- **PROBLEM TO SOLVE**:
Each line below is to be copied exactly; images do not go into the copy.

- **MATERIAL PROVIDED**:
********
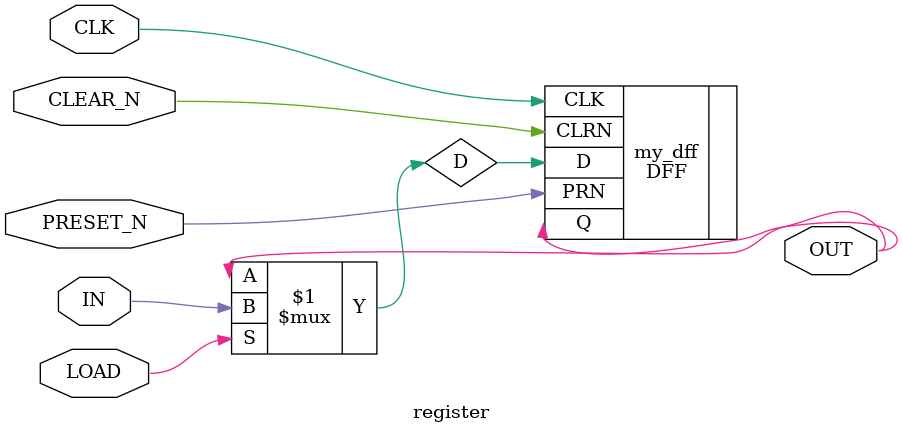
<source format=v>
module register(IN, LOAD, CLK, OUT, PRESET_N, CLEAR_N);
	input IN, LOAD, CLK, PRESET_N, CLEAR_N;
	output OUT;
	assign D = LOAD ? IN : OUT;
	DFF my_dff(.D(D), .CLK(CLK), .PRN(PRESET_N), .CLRN(CLEAR_N), .Q(OUT));
endmodule
</source>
********
- **SOLUTION BELOW**:
<source format=v>
module register(IN, LOAD, CLK, OUT, PRESET_N, CLEAR_N);
	input IN, LOAD, CLK, PRESET_N, CLEAR_N;
	output OUT;
	assign D = LOAD ? IN : OUT;
	DFF my_dff(.D(D), .CLK(CLK), .PRN(PRESET_N), .CLRN(CLEAR_N), .Q(OUT));
endmodule
</source>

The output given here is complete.